▶ [Stated problem]: Copy every line below word for word, leaving out the picture.

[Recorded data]
# # # #
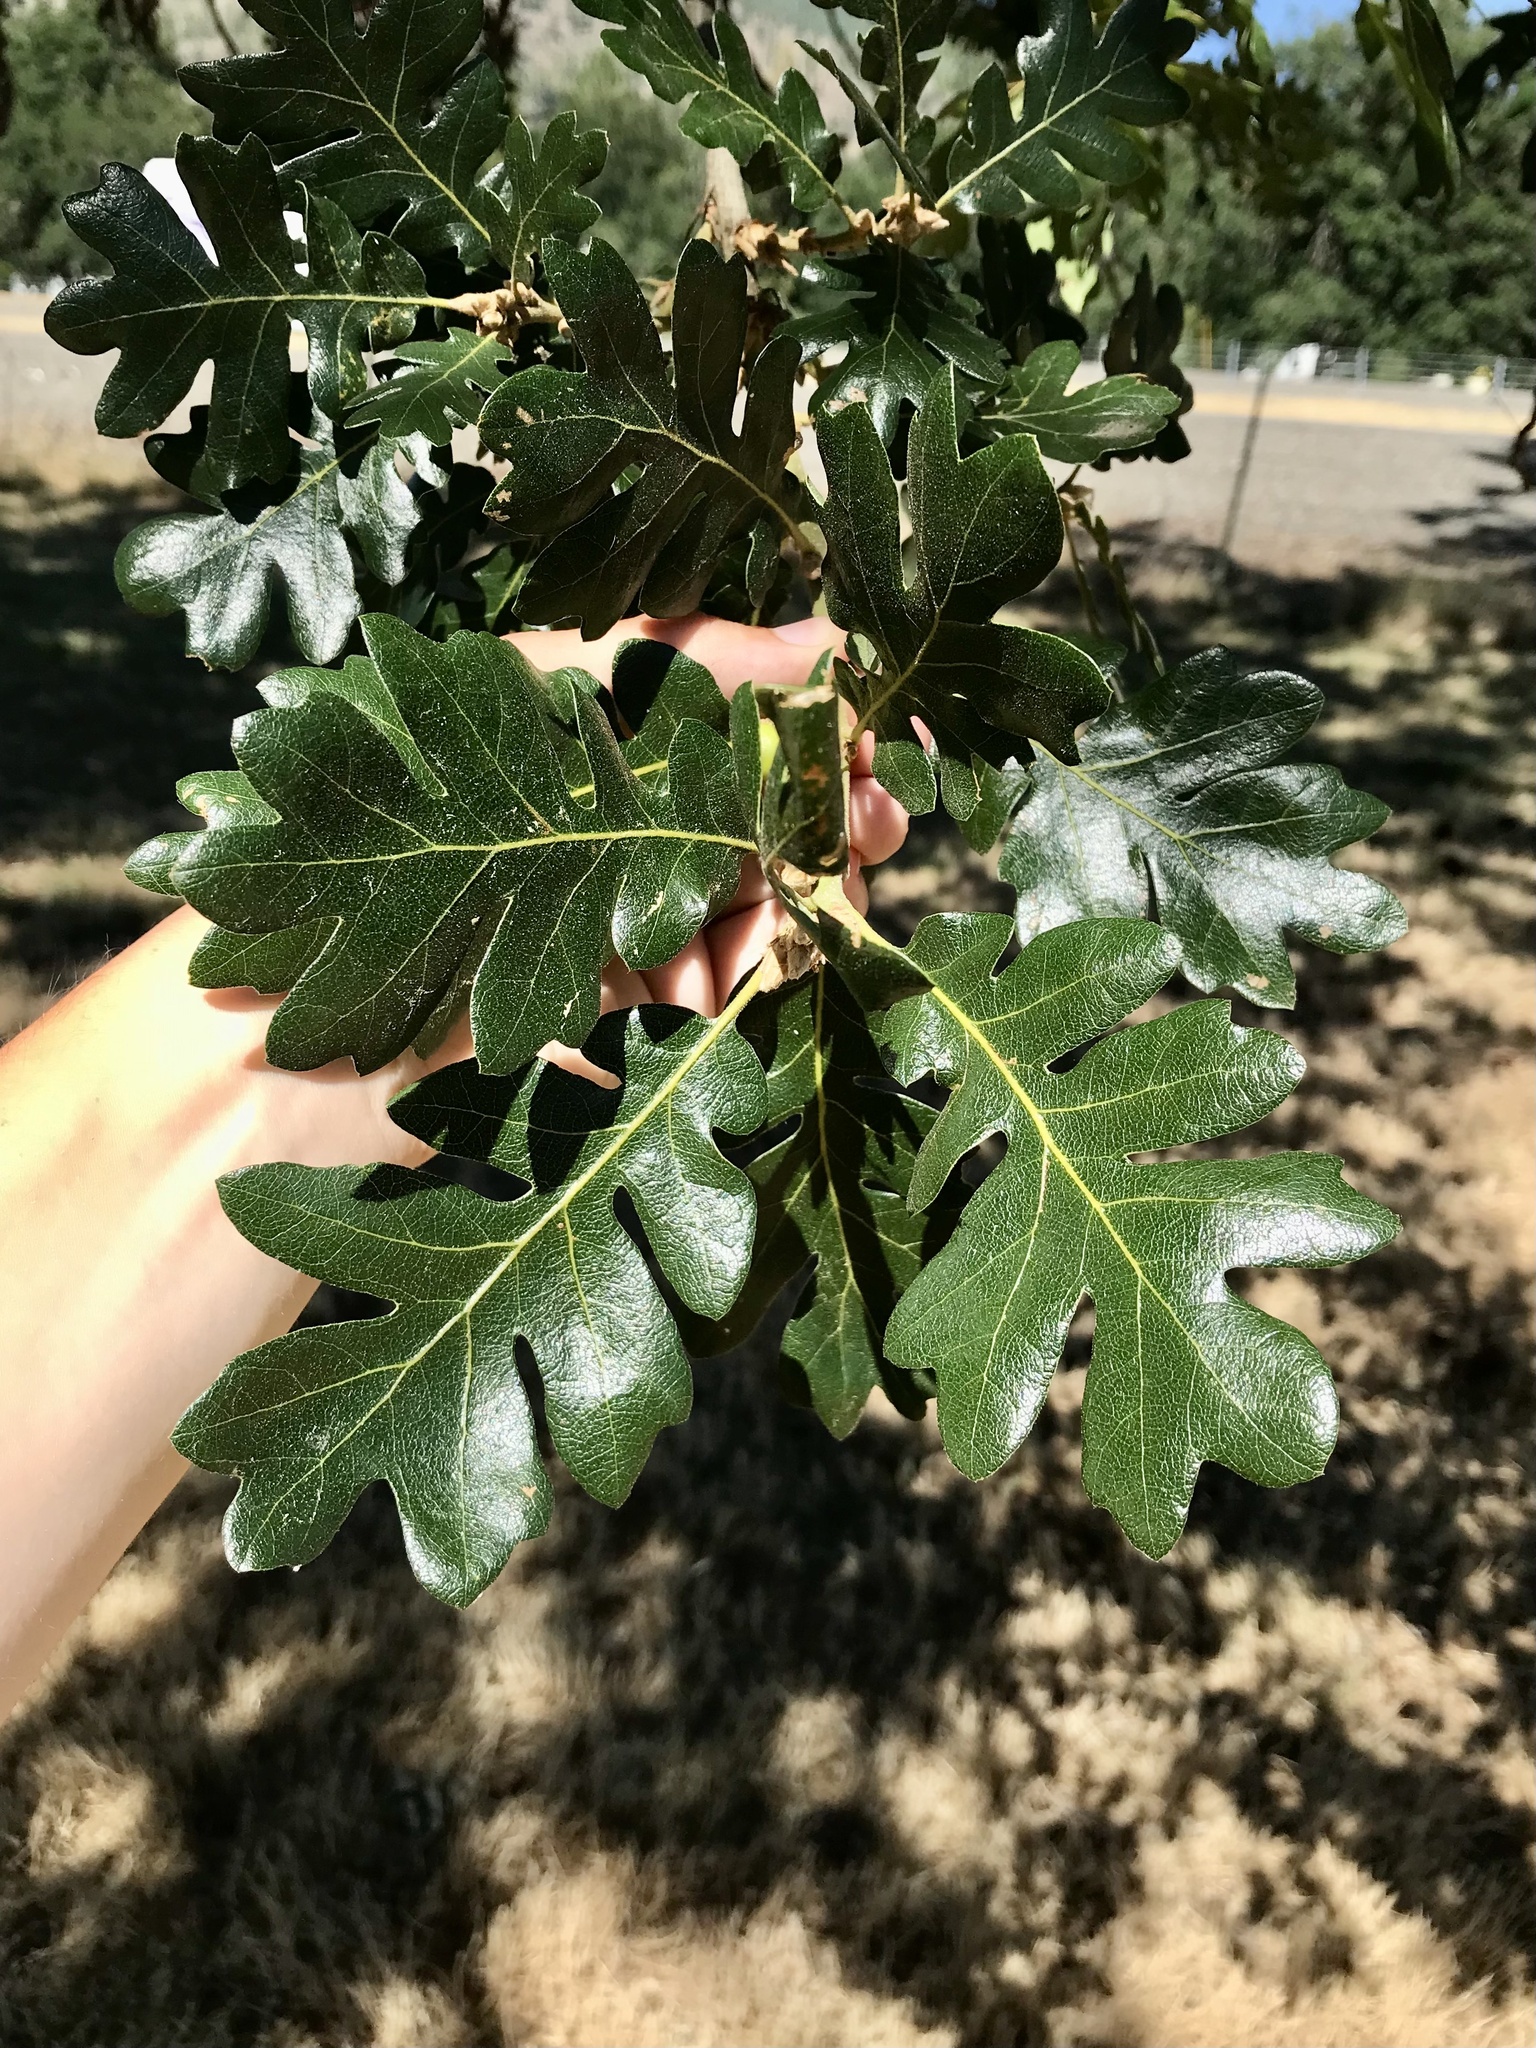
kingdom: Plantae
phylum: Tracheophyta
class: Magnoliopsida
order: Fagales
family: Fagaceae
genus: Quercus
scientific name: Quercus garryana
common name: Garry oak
# # # #
▶ [Correct output]:
kingdom: Plantae
phylum: Tracheophyta
class: Magnoliopsida
order: Fagales
family: Fagaceae
genus: Quercus
scientific name: Quercus garryana
common name: Garry oak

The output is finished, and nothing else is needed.